Sukhdev Darapuria this time does return for the final song of the album titled ‘Aven Nahi Mildi Azaadi’. I told a massive lie earlier, I stated Gera was the best track of the album, well I lied. Azaadi is. Sometimes there’s a songs that you just couldn’t imagine another vocalist singing, add this to the list. Azaadi meaning Freedom is tackling a controversial topic. That’s right, a Bhangra song that is actually tackling a meaningful issue. The sacrifices made by Punjabis to the independence struggle for India pre 1947 has often been overlooked, however as Azaadi addresses this, the people of Punjab were on the front line many a time, sacrificing themselves for the struggle. For those who do not understand the lyrics to this song, go ask an elder to explain it word by word. Incidentally the video for this is the best I’ve seen for a long time, well done to E=MC and the whole FAUJ collective, a very apt way to end an album. It’s often said music should not be mixed with politics, however some topics should never be forgotten. (click here for the video)

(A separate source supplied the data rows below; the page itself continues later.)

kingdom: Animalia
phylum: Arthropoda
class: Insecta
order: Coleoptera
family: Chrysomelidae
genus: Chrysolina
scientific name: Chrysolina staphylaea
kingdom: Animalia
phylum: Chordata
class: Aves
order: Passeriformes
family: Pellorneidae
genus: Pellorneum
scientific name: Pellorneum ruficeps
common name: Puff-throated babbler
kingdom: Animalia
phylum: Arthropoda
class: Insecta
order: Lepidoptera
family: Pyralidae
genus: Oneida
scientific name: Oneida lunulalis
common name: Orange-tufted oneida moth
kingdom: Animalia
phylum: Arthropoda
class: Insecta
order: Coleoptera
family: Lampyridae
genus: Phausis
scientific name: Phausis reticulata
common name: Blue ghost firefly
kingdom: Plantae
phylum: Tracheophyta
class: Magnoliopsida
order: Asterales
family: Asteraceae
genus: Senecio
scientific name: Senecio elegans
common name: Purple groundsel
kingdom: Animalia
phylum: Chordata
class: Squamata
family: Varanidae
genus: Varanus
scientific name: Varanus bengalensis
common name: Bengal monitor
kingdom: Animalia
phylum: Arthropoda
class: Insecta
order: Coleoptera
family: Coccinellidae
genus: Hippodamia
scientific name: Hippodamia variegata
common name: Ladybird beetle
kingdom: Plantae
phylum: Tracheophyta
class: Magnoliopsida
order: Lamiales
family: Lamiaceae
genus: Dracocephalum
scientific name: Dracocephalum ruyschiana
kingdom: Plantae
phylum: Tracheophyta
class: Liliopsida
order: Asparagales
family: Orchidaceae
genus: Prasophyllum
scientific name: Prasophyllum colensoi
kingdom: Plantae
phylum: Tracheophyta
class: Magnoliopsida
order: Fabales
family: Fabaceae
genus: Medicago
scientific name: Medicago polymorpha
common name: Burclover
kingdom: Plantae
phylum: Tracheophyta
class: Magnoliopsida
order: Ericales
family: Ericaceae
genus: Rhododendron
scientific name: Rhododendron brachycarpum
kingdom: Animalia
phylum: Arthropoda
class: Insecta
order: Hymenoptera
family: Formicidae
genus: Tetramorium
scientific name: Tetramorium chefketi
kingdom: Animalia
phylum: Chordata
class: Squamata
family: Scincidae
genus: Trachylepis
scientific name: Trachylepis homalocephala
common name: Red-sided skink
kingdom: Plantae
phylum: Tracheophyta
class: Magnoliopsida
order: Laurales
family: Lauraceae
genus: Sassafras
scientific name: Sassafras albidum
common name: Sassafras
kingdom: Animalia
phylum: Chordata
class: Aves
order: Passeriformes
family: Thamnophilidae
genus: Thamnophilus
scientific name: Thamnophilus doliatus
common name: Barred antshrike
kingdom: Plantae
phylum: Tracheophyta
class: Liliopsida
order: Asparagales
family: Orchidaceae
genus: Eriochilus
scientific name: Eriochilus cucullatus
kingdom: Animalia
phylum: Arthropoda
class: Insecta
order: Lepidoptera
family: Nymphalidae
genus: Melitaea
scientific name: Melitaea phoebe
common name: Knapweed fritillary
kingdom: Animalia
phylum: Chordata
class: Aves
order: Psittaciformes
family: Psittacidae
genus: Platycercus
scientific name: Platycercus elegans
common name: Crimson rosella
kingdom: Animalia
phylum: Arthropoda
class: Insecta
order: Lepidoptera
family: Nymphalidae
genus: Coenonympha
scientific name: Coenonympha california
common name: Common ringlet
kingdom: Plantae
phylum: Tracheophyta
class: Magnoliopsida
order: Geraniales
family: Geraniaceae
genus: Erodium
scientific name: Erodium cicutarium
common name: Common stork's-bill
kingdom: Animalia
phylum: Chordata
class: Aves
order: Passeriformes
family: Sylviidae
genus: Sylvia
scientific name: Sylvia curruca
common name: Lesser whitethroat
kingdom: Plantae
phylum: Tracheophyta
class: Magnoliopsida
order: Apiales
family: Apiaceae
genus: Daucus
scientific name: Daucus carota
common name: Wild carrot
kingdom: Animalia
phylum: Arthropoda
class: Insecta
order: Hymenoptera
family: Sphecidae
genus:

So has E=MC improved? YES!. But then in all honesty it would not be too hard to improve from ‘And What!!’ But E=MC has shown what can be achieved by a little hard work and dedication to LEARNING music before bringing out an album. This album is based upon the foundations of brilliant vocalists. The trio of Jas Sangha, Tej Gill and Sukhdev Darapuria have all done good jobs on their respective songs.
By no means is this album a musical masterpiece, but it shows a massive level of progression in the production ability of E=MC and leaves for a lot of potential for the young producer.
More importantly FAUJ is putting Canadian Bhangra on the map. Canada has a wealth of talent within its large Punjabi communities stretching from Surrey to Brampton, but we rarely get to see Canadian Bhangra making much of an impact!
If you like your Bhangra, raw, folk , desi & mc-free then give FAUJ a listen, I’m sure you won’t find yourself disappointed.
E=MC has made a substantial improvement and from here the possibilities are endless, lets hope for an equally large improvement on the next album.